Cuando un batallón de espermatozoides avista un óvulo, todos acuden a él ansiosamente, pero sólo uno de los coludos gametos masculinos consigue traspasar su membrana, llegar al núcleo y unírsele para comenzar a formar el embrión. Los científicos aún no han podido averiguar si el espermatozoide que penetra en el óvulo es el que estaba colocado en el sitio oportuno en el momento justo, el más fuerte, el más inteligente o el más astuto. Dependiendo del cromosoma que transporte el espermatozoide (X o Y), el embrión terminará convirtiéndose en un niño o una niña.

Un niño y una niña sólo se diferencian al nacer en los genitales, pero enseguida sus progenitores los embuten en ropitas que revelan su sexo a primera vista, azul si es niño y rosa si es niña. A partir de ahí, a la dualidad hombre-mujer siempre se añadirán rasgos diferenciadores, sobre todo tópicos, como ese que atribuye únicamente a las féminas una interminable y cacareadora charlatanería cuando se reúnen más de tres, o se les achaca una incontenible propensión a la práctica del chismorreo, o se las acusa de ser unas compradoras compulsivas; o de ser malas conductoras. Sin embargo, los hombres abusamos de la verborrea cuando nos reunimos en los bares, donde nos desahogamos despellejando a esos conocidos que se han comprado ese coche carísimo que nosotros anhelamos y que a veces conduciríamos con peligrosidad, pisándole, para amortizar su ilimitada potencia.
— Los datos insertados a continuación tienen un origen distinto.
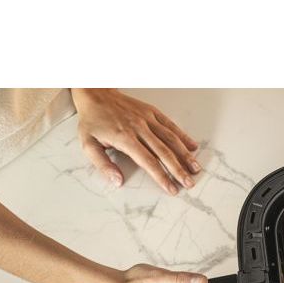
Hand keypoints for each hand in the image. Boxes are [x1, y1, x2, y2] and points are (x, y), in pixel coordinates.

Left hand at [71, 89, 200, 195]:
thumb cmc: (92, 121)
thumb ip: (103, 164)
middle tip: (189, 183)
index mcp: (124, 138)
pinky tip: (193, 147)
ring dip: (185, 155)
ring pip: (171, 139)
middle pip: (164, 152)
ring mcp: (147, 119)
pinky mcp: (152, 112)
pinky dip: (183, 136)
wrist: (95, 93)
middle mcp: (139, 128)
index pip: (148, 161)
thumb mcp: (88, 144)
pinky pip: (170, 124)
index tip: (171, 189)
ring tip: (195, 169)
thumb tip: (117, 181)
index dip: (161, 176)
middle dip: (178, 170)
Cierto es que la mujer es más sensible que el hombre, y más pacífica. Pero por lo demás, afín es su coeficiente intelectual al del varón, y por lo tanto igual su resistencia ante las adversidades, su asunción de las dificultades y su capacidad para solucionar problemas.

En realidad entre el hombre y la mujer sólo existe una única e irremediable diferencia: la fuerza física. Cualidad de la que muchos hombres intrépidos se han servido para defenderse de sus agresores, y a la vez a muchas mujeres ha convertido en víctimas de sus cobardes maltratadores.